MicroRNA functions as an important part of the activity and development of immune cells. miR-499 has been demonstrated to play a significant role in the activity and development of immune cells. The precise mechanism by which miR-499 regulates the inflammatory response, however, remains unclear. This study was aimed to examine the role of microRNA miR-499 in the regulation of the inflammatory response in macrophages. RAW 264.7 macrophages were used as a cell model. The levels of miR-499 were measured in Porphyromonas gingivalis LPS-stimulated macrophages using qRT-PCR, and the levels of inflammatory cytokines (IL-6, IL-1β, and TNF-α) were determined using both qRT-PCR and ELISA. StarBase was used to predict the binding sites between NRIP1 and miR-499, and the mRNA expression of NRIP1 was measured using qRT-PCR. The regulation of inflammatory factors controlled by miR-499 was also evaluated by using miR-499 inhibitor and sh-NRIP1. The activation of the JAK/STAT pathway was determined using western blotting to measure the levels of phosphorylated JAK2 and STAT1. Porphyromonas gingivalis LPS caused a high expression of miR-499, which promoted the inflammatory response in macrophages. miR-499 targeted the NRIP1 3′UTR and regulated the mRNA expression of inflammatory cytokines, including IL-6, IL-1β, and TNF-α. The positive correlation between miR-499 and the expression of inflammatory factors and the negative correlation between NRIP1 and miR-499 suggests that the regulation of inflammatory factors controlled by miR-499 was associated with NRIP1. The phosphorylated proteins of the JAK/STAT pathway (p-JAK2 and p-STAT1) were activated by miR-499 through its regulation of NRIP1. These findings suggest that miR-499 regulates the P. gingivalis LPS-induced inflammatory response in macrophages and activates the JAK/STAT pathway through the regulation of NRIP1.

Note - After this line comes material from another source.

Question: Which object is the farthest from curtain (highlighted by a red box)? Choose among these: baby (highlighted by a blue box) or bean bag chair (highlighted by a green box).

MicroRNA 是免疫细胞活动和发育的重要组成部分。miR-499 已被证明在免疫细胞的活性和发育中发挥重要作用。然而，miR-499 调节炎症反应的确切机制仍不清楚。本研究旨在探讨 microRNA miR-499 在调节巨噬细胞炎症反应中的作用。使用 RAW 264.7 巨噬细胞作为细胞模型。使用 qRT-PCR 测量牙龈卟啉单胞菌LPS 刺激的巨噬细胞中 miR-499 的水平，并使用 qRT-PCR 和 ELISA 测定炎症细胞因子（IL-6、IL-1β 和 TNF-α）的水平。使用StarBase预测NRIP1和miR-499之间的结合位点，并使用qRT-PCR测量NRIP1的mRNA表达。还使用 miR-499 抑制剂和 sh-NRIP1 评估了 miR-499 控制的炎症因子的调节。使用蛋白质印迹法测量磷酸化 JAK2 和 STAT1 的水平来确定 JAK/STAT 通路的激活。牙龈卟啉单胞菌LPS 引起 miR-499 高表达，促进巨噬细胞炎症反应。miR-499靶向NRIP1 3'UTR并调节炎性细胞因子的mRNA表达，包括IL-6、IL-1β和TNF-α。miR-499与炎症因子表达呈正相关，NRIP1与miR-499呈负相关，提示miR-499对炎症因子的调控与NRIP1相关。JAK/STAT 通路的磷酸化蛋白（p-JAK2 和 p-STAT1）由 miR-499 通过其对 NRIP1 的调节而激活。这些发现表明，miR-499 调节巨噬细胞中牙龈卟啉单胞菌 LPS 诱导的炎症反应，并通过调节 NRIP1 激活 JAK/STAT 通路。